* [Problem details]:
Gather each line below that contains the word "MotoGP", and copy each such line in full.

--- Records for this exercise Enclosed Below ---

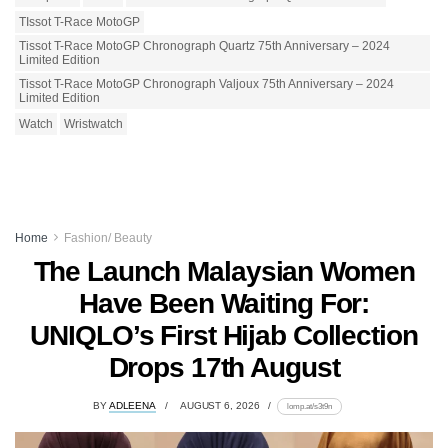
TIssot T-Race MotoGP
Tissot T-Race MotoGP Chronograph Quartz 75th Anniversary – 2024
Limited Edition
Tissot T-Race MotoGP Chronograph Valjoux 75th Anniversary – 2024
Limited Edition
Watch
Wristwatch
Home
Fashion/ Beauty
The Launch Malaysian Women
Have Been Waiting For:
UNIQLO’s First Hijab Collection
Drops 17th August
BY
ADLEENA
AUGUST 6, 2026
lomp.at/s3t9n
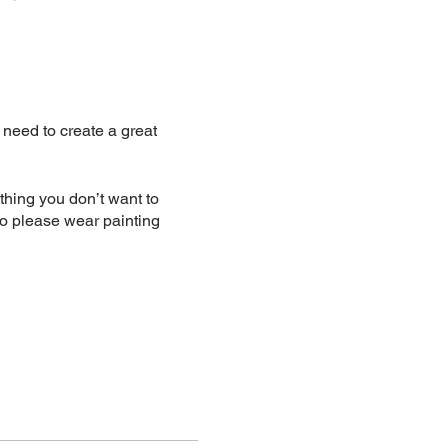
u need to create a great
hing you don’t want to
o please wear painting
 48hours notice. Within
ust let me know.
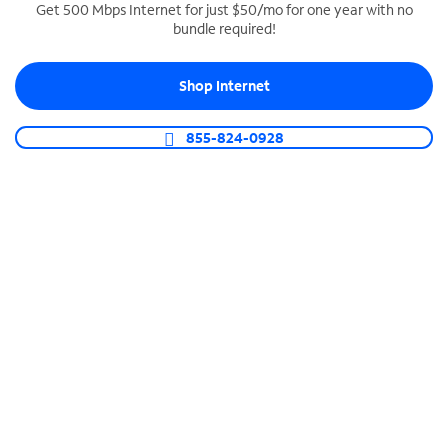
Get 500 Mbps Internet for just $50/mo for one year with no
bundle required!
SPECTRUM BUSINESS PHONE
Business-grade call management
Shop Internet
Connect your business with unlimited calling,
video conferencing, messaging and more.
855-824-0928
Shop Phone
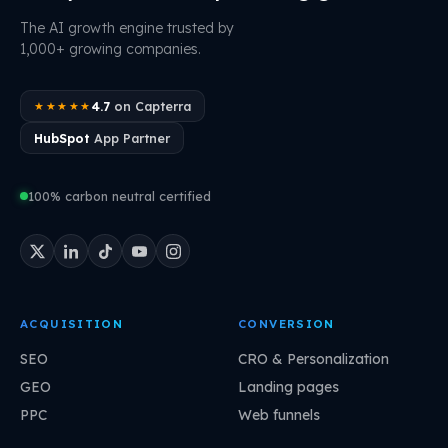
The AI growth engine trusted by
1,000+ growing companies.
4.7
on Capterra
★★★★★
HubSpot
App Partner
100% carbon neutral certified
ACQUISITION
CONVERSION
SEO
CRO & Personalization
GEO
Landing pages
PPC
Web funnels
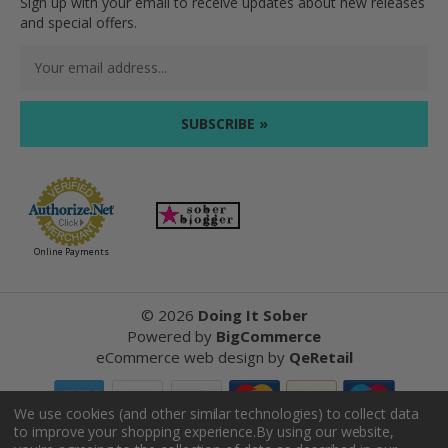
Sign up with your email to receive updates about new releases
and special offers.
Email
Address
Online Payments
©
2026
Doing It Sober
Powered by
BigCommerce
eCommerce web design
by
QeRetail
We use cookies (and other similar technologies) to collect data
to improve your shopping experience.
By using our website,
Reviews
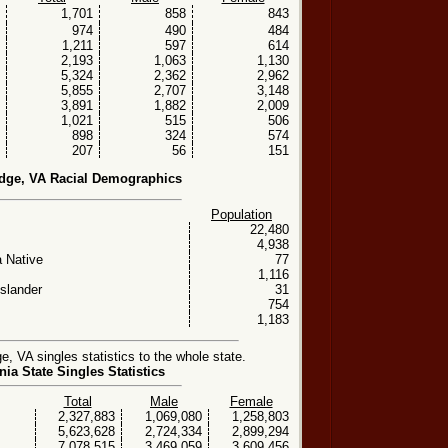
1,701
858
843
974
490
484
1,211
597
614
2,193
1,063
1,130
5,324
2,362
2,962
5,855
2,707
3,148
3,891
1,882
2,009
1,021
515
506
898
324
574
207
56
151
dge, VA Racial Demographics
Population
22,480
4,938
 Native
77
1,116
Islander
31
754
1,183
 VA singles statistics to the whole state.
nia State Singles Statistics
Total
Male
Female
2,327,883
1,069,080
1,258,803
5,623,628
2,724,334
2,899,294
7,078,515
3,469,059
3,609,456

--- End of Enclosed Records for this exercise ---

* [Response box]:
TIssot T-Race MotoGP
Tissot T-Race MotoGP Chronograph Quartz 75th Anniversary – 2024
Tissot T-Race MotoGP Chronograph Valjoux 75th Anniversary – 2024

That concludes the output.